The federal analogue of section 2 of the New Hampshire statute is section 1 of the Sherman Act. 15 U.S.C.A. § 1 (1973). In construing the latter provision, the United States Supreme Court has held that the coordinated activity of a parent corporation and its wholly owned subsidiary cannot be a violation of the prohibition on combinations or conspiracies in restraint of trade or commerce. Copperweld Corp. v. Independence Tube Corp., 467 U.S. 752 (1984). The Court has reasoned that complete unity of interest between the two *749corporations precludes any finding that an agreement between them resulted in the joinder of two independent economic entities, which a section 1 violation requires. Id. at 771. The purpose of a subsidiary, rather, is so obviously to act for the benefit of its parent, that the notion of an “agreement” between them is meaningless in the context of the Sherman Act. Id.

We are persuaded by the Fifth Circuit’s reasoning in Century Oil Tool, Inc. v. Production Specialties, Inc., 737 F.2d 1316 (5th Cir. 1984), that Copperweld’s logic applies equally well to the relation between two corporations wholly owned by the same parent or shareholder.

“Given Copperweld, we see no relevant difference between a corporation wholly owned by another corporation, two corporations wholly owned by a third corporation or two corporations wholly owned by three persons who together manage all affairs of the two corporations.

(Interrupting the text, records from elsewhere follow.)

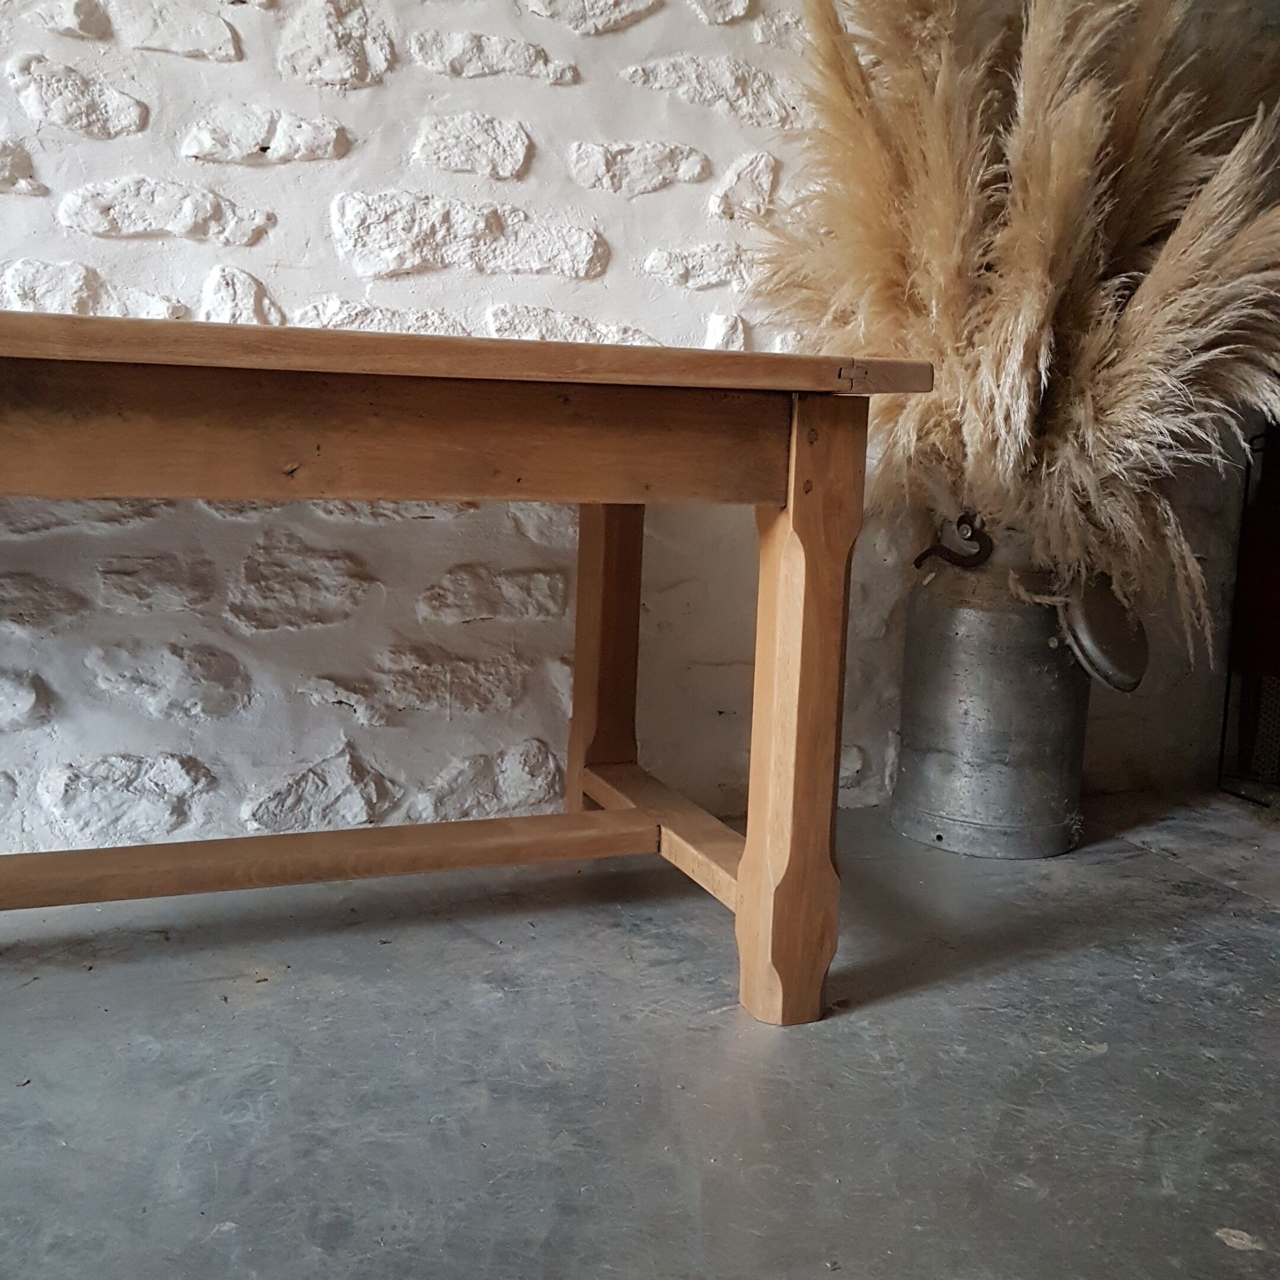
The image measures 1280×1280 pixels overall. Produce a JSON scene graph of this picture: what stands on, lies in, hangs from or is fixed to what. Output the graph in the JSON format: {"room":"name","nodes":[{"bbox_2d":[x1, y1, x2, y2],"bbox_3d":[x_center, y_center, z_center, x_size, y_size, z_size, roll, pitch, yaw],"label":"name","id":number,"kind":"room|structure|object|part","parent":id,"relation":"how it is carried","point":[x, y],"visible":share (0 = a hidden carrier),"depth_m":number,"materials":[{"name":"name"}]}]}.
{"room":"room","nodes":[
{"label":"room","id":0,"kind":"room"},
{"bbox_2d":[0,786,1278,1279],"bbox_3d":[0.229,0.686,0.315,6.863,0.107,4.310,-1,9,-21],"label":"floor","id":1,"kind":"structure","parent":0,"point":[245,1018],"depth_m":1.45,"materials":[{"name":"grey concrete"}]},
{"bbox_2d":[0,304,941,1025],"bbox_3d":[-0.621,0.039,1.573,1.783,0.731,0.718,-1,9,-21],"label":"wooden table","id":2,"kind":"object","parent":1,"relation":"on","point":[796,519],"visible":0.99,"depth_m":1.49,"materials":[{"name":"brown wood"}]},
{"bbox_3d":[-0.053,0.006,2.155,0.083,0.594,0.093,-1,9,-21],"label":"leg","id":3,"kind":"part","parent":2,"relation":"part of","materials":[{"name":"brown wood"}]},
{"bbox_3d":[0.180,0.087,1.591,0.090,0.671,0.103,-1,9,-21],"label":"leg","id":4,"kind":"part","parent":2,"relation":"part of","materials":[{"name":"brown wood"}]},
{"bbox_2d":[890,515,1142,859],"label":"milk can","id":5,"kind":"object","parent":1,"relation":"on","point":[1016,624],"visible":0.9,"depth_m":2.22,"materials":[{"name":"silver metal"}]},
{"bbox_2d":[757,0,1279,647],"bbox_3d":[0.735,-0.613,2.234,1.015,1.210,0.942,-1,9,-21],"label":"pampas grass","id":6,"kind":"structure","parent":5,"relation":"in","point":[1028,351],"depth_m":2.07,"materials":[{"name":"beige plant"}]},
{"bbox_2d":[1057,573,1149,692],"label":"lid","id":7,"kind":"object","parent":5,"relation":"attached to","point":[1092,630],"visible":0.87,"depth_m":2.19,"materials":[{"name":"metal"}]},
{"bbox_2d":[1218,415,1279,808],"bbox_3d":[1.468,-0.083,2.486,0.469,0.845,0.653,-1,9,-21],"label":"fireplace","id":8,"kind":"object","parent":1,"relation":"on","point":[1278,556],"visible":0.86,"depth_m":2.66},
{"bbox_2d":[1,0,1278,858],"bbox_3d":[-0.347,-0.916,2.067,5.865,2.565,0.188,-1,9,-21],"label":"stone wall","id":9,"kind":"structure","parent":0,"point":[25,243],"depth_m":2.08,"materials":[{"name":"stone"}]}
]}

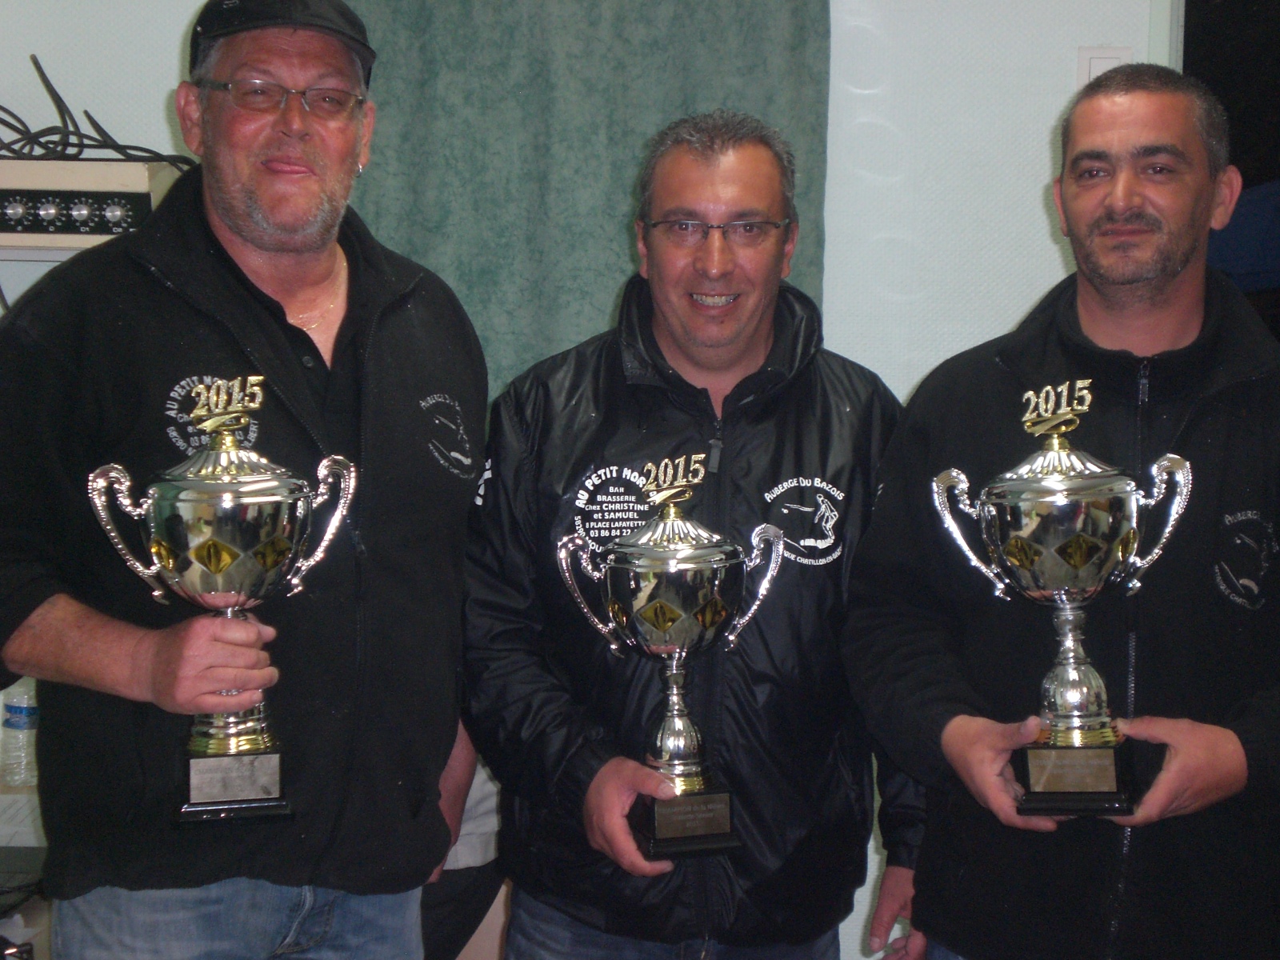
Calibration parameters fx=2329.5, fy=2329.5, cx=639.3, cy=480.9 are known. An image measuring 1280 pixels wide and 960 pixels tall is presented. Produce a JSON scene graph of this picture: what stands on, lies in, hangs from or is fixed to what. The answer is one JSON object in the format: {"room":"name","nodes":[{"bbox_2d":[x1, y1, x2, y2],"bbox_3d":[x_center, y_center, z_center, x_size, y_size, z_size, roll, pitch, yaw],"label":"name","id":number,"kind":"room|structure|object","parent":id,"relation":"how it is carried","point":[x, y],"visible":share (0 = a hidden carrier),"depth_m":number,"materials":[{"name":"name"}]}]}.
{"room":"event hall","nodes":[
{"label":"event hall","id":0,"kind":"room"},
{"bbox_2d":[0,0,1186,959],"bbox_3d":[0.036,-0.318,4.100,5.921,2.839,0.165,1,4,2],"label":"wall","id":1,"kind":"structure","parent":0,"point":[170,44],"depth_m":4.07,"materials":[{"name":"white paint"}]},
{"bbox_2d":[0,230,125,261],"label":"shelf","id":2,"kind":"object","parent":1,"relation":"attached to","point":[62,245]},
{"bbox_2d":[0,159,182,250],"bbox_3d":[-1.003,-0.428,3.744,0.534,0.154,0.380,1,4,2],"label":"electronic device","id":3,"kind":"object","parent":1,"relation":"attached to","point":[59,165],"visible":0.68,"depth_m":3.63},
{"bbox_2d":[0,52,196,166],"bbox_3d":[-0.998,-0.603,3.909,0.560,0.216,0.320,1,4,2],"label":"cable","id":4,"kind":"object","parent":3,"relation":"on","point":[9,125],"visible":0.75,"depth_m":3.90,"materials":[{"name":"black plastic"}]},
{"bbox_2d":[336,0,830,390],"bbox_3d":[-0.154,-0.422,4.009,1.018,2.099,0.103,1,4,2],"label":"curtain","id":5,"kind":"object","parent":1,"relation":"attached to","point":[621,208],"visible":0.39,"depth_m":3.99,"materials":[{"name":"green fabric"}]},
{"bbox_2d":[1076,46,1132,86],"bbox_3d":[0.792,-0.679,3.959,0.094,0.118,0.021,1,4,2],"label":"light switch","id":6,"kind":"object","parent":1,"relation":"attached to","point":[1106,54],"visible":0.35,"depth_m":3.95,"materials":[{"name":"white plastic"}]},
{"bbox_2d":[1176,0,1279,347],"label":"doorway","id":7,"kind":"object","parent":1,"relation":"in","point":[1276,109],"visible":0.3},
{"label":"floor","id":8,"kind":"structure","parent":0,"visible":0},
{"bbox_2d":[0,785,51,959],"bbox_3d":[-1.187,0.839,3.502,1.065,0.628,0.761,1,4,2],"label":"table","id":9,"kind":"object","parent":8,"relation":"on","point":[25,797],"visible":0.26,"depth_m":3.45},
{"bbox_2d":[0,679,40,787],"bbox_3d":[-0.987,0.389,3.733,0.076,0.187,0.071,2,5,17],"label":"water bottle","id":10,"kind":"object","parent":9,"relation":"on","point":[14,700],"visible":0.82,"depth_m":3.71,"materials":[{"name":"clear plastic"}]},
{"bbox_2d":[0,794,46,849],"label":"paper","id":11,"kind":"object","parent":9,"relation":"on","point":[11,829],"visible":0.64,"depth_m":3.56,"materials":[{"name":"white paper"}]},
{"bbox_2d":[0,0,491,959],"bbox_3d":[-0.519,0.272,3.038,0.549,1.786,0.786,3,5,28],"label":"man","id":12,"kind":"object","parent":8,"relation":"on","point":[237,222],"visible":0.98,"depth_m":2.83},
{"bbox_2d":[88,371,359,826],"bbox_3d":[-0.471,0.142,2.666,0.306,0.498,0.219,1,4,2],"label":"trophy","id":13,"kind":"object","parent":12,"relation":"in","point":[218,568],"visible":0.96,"depth_m":2.64,"materials":[{"name":"silver metal"}]},
{"bbox_2d":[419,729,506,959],"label":"person","id":14,"kind":"object","parent":8,"relation":"on","point":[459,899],"visible":0.18,"depth_m":3.50},
{"bbox_2d":[456,116,935,959],"bbox_3d":[0.084,0.354,3.338,0.691,1.663,0.592,-1,5,-21],"label":"man","id":15,"kind":"object","parent":8,"relation":"on","point":[616,842],"visible":0.97,"depth_m":3.16},
{"bbox_2d":[556,449,787,861],"bbox_3d":[0.045,0.228,3.008,0.314,0.518,0.213,1,4,2],"label":"trophy","id":16,"kind":"object","parent":15,"relation":"in","point":[671,568],"visible":0.96,"depth_m":2.98,"materials":[{"name":"silver metal"}]},
{"bbox_2d":[844,65,1279,959],"bbox_3d":[0.658,0.355,3.142,0.643,1.700,0.724,-2,5,-25],"label":"man","id":17,"kind":"object","parent":8,"relation":"on","point":[1154,297],"visible":0.98,"depth_m":2.97},
{"bbox_2d":[930,374,1192,815],"bbox_3d":[0.525,0.146,2.875,0.339,0.525,0.225,1,4,2],"label":"trophy","id":18,"kind":"object","parent":17,"relation":"in","point":[1071,542],"visible":0.97,"depth_m":2.84,"materials":[{"name":"silver metal"}]},
{"bbox_2d":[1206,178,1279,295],"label":"person","id":19,"kind":"object","parent":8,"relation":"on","point":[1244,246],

A contract between them does not join formerly distinct economic units.”

Id. at 1317; see Hood v. Tenneco Texas Life Ins. Co., 739 F.2d 1012, 1015 (5th Cir. 1984) (on Copperweld analysis, two wholly owned subsidiaries share a common purpose with each other and therefore cannot combine or conspire for purposes of section 1 of Sherman Act).

The reasoning of these cases disposes of the anti-trust claims under RSA 356:2. The plaintiff’s own pleadings allege that Auclair and Granite State are wholly owned, ultimately, by Mr. Sicotte. The economic object of each corporation is therefore to serve Mr. Sicotte’s interests, and, under Copperweld, the unity of their purposes bars any finding of an illegal combination or conspiracy under RSA 356:2. On the undisputed facts, therefore, the summary judgment for the defendants was warranted.

Affirmed.

Batchelder and Souter, JJ., did not sit; Bean and Contas, JJ., superior court justices, sat by special assignment pursuant to RSA 490:3.